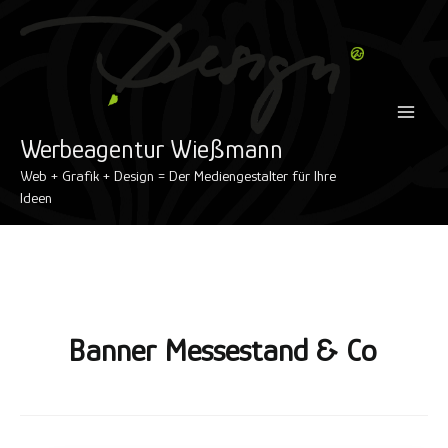
Inhalt
Zum
Main
springen
Inhalt
Menu
springen
Werbeagentur Wießmann
Web + Grafik + Design = Der Mediengestalter für Ihre
Ideen
Banner Messestand & Co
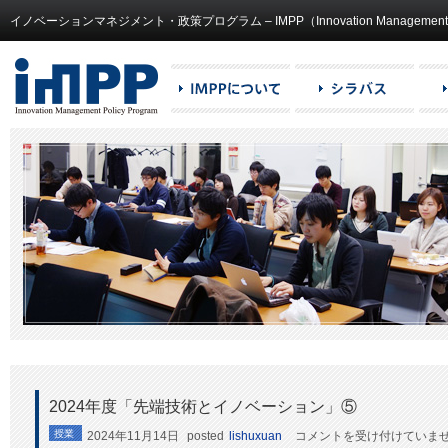
イノベーションマネジメント・政策プログラム – IMPP（Innovation Management and
2024年度「先端技術とイノベーション」⑤
2024
授業
2024年11月14日
posted
lishuxuan
コメントを受け付けていま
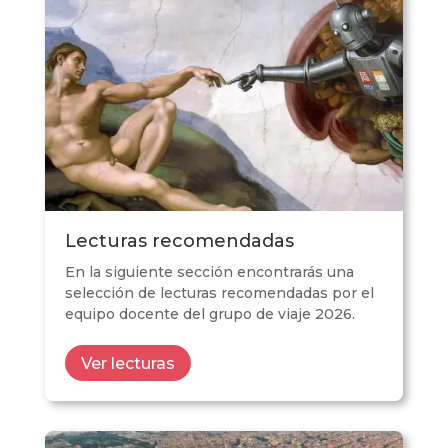
Lecturas recomendadas
En la siguiente sección encontrarás una
selección de lecturas recomendadas por el
equipo docente del grupo de viaje 2026.
Ver lecturas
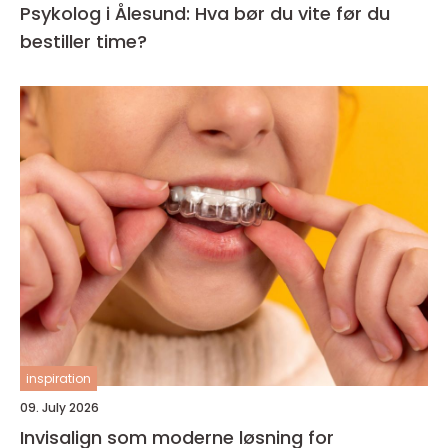
Psykolog i Ålesund: Hva bør du vite før du
bestiller time?
inspiration
09. July 2026
Invisalign som moderne løsning for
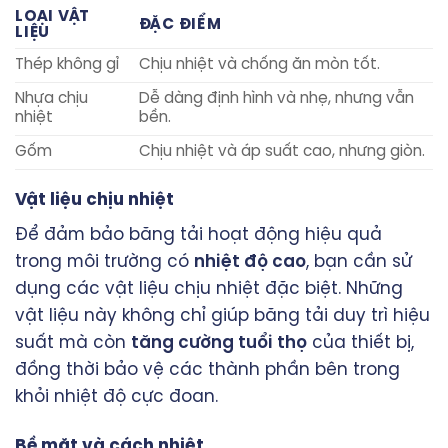
LOẠI VẬT
ĐẶC ĐIỂM
LIỆU
Thép không gỉ
Chịu nhiệt và chống ăn mòn tốt.
Nhựa chịu
Dễ dàng định hình và nhẹ, nhưng vẫn
nhiệt
bền.
Gốm
Chịu nhiệt và áp suất cao, nhưng giòn.
Vật liệu chịu nhiệt
Để đảm bảo băng tải hoạt động hiệu quả
trong môi trường có
nhiệt độ cao
, bạn cần sử
dụng các vật liệu chịu nhiệt đặc biệt. Những
vật liệu này không chỉ giúp băng tải duy trì hiệu
suất mà còn
tăng cường tuổi thọ
của thiết bị,
đồng thời bảo vệ các thành phần bên trong
khỏi nhiệt độ cực đoan.
Bề mặt và cách nhiệt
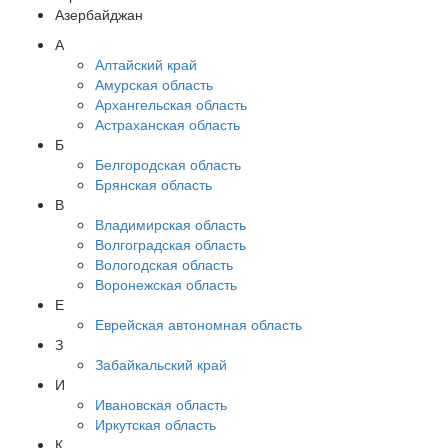
Азербайджан
А
Алтайский край
Амурская область
Архангельская область
Астраханская область
Б
Белгородская область
Брянская область
В
Владимирская область
Волгоградская область
Вологодская область
Воронежская область
Е
Еврейская автономная область
З
Забайкальский край
И
Ивановская область
Иркутская область
К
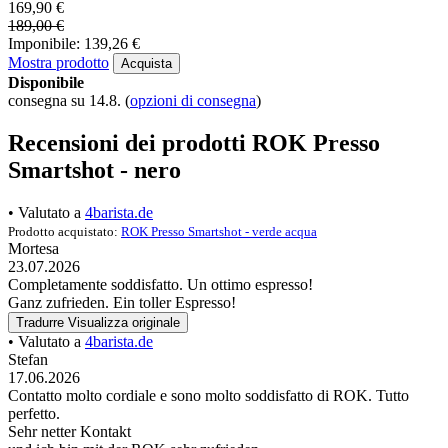
169,90 €
189,00 €
Imponibile: 139,26 €
Mostra prodotto
Acquista
Disponibile
consegna su 14.8.
(
opzioni di consegna
)
Recensioni dei prodotti ROK Presso
Smartshot - nero
• Valutato a
4barista.de
Prodotto acquistato:
ROK Presso Smartshot - verde acqua
Mortesa
23.07.2026
Completamente soddisfatto. Un ottimo espresso!
Ganz zufrieden. Ein toller Espresso!
Tradurre
Visualizza originale
• Valutato a
4barista.de
Stefan
17.06.2026
Contatto molto cordiale e sono molto soddisfatto di ROK. Tutto
perfetto.
Sehr netter Kontakt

--------------------------------------------------

● **WORK TO BE COMPLETED**
Transcribe nothing except the lines from the one with "opzioni di consegna" through the end of the data above, each exactly as it appears.

● **EXERCISE RESULT**
opzioni di consegna
)
Recensioni dei prodotti ROK Presso
Smartshot - nero
• Valutato a
4barista.de
Prodotto acquistato:
ROK Presso Smartshot - verde acqua
Mortesa
23.07.2026
Completamente soddisfatto. Un ottimo espresso!
Ganz zufrieden. Ein toller Espresso!
Tradurre
Visualizza originale
• Valutato a
4barista.de
Stefan
17.06.2026
Contatto molto cordiale e sono molto soddisfatto di ROK. Tutto
perfetto.
Sehr netter Kontakt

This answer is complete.